In contrast to other state privacy laws around the country, the Vermont Data Broker Regulation does not require data brokers to provide Vermont consumers with the ability to opt-out of the collection, storage, and sale of their personal information. Additionally, business entities and organizations that may not be physically located within the state of Vermont but are nonetheless registered to do business within the state must also be in compliance with the law.
What are the penalties for violating the Vermont Data Broker Regulation?
Data brokers who are found to be in violation of the Vermont Data Broker Regulation are also considered to be in violation of Vermont’s Consumer Protection Act. In accordance with both laws, penalties for violation can include monetary fines of up to $10,000 per violation, in addition to other forms of relief. Moreover, Vermont consumers are also permitted to bring a private right of action against data brokers in relation to violations of the law, including injunctive relief, damages, and associated costs such as court and attorney fees. Alternatively, the Vermont Data Broker Regulation does not carry any criminal penalties. The law is enforced by the Vermont State Attorney General.
As states around the U.S. continue to examine what it means to protect the personal privacy rights of their residents, the Vermont Data Broker Regulation is one of the many data privacy laws to be passed around the country in recent years.

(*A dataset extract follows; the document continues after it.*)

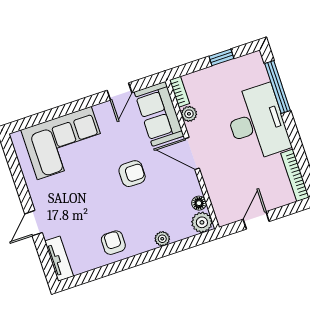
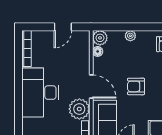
window: (278, 87) -> (18, 112), removed
plant: (189, 114) -> (79, 109), width x1.87, depth x1.87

Much like the EU’s General Data Protection Regulation or GDPR and the California Privacy Rights Act or CCPA, the Vermont Data Broker regulation outlines specific requirements for the collection of personal data and information from Vermont residents. While the Vermont Data Broker Regulation is less restrictive than other privacy laws in regards to the requirements that businesses must adhere to, the penalties for violating are also steeper than other laws. As such, Vermont residents can rest assured that their data privacy rights are being safeguarded at all times.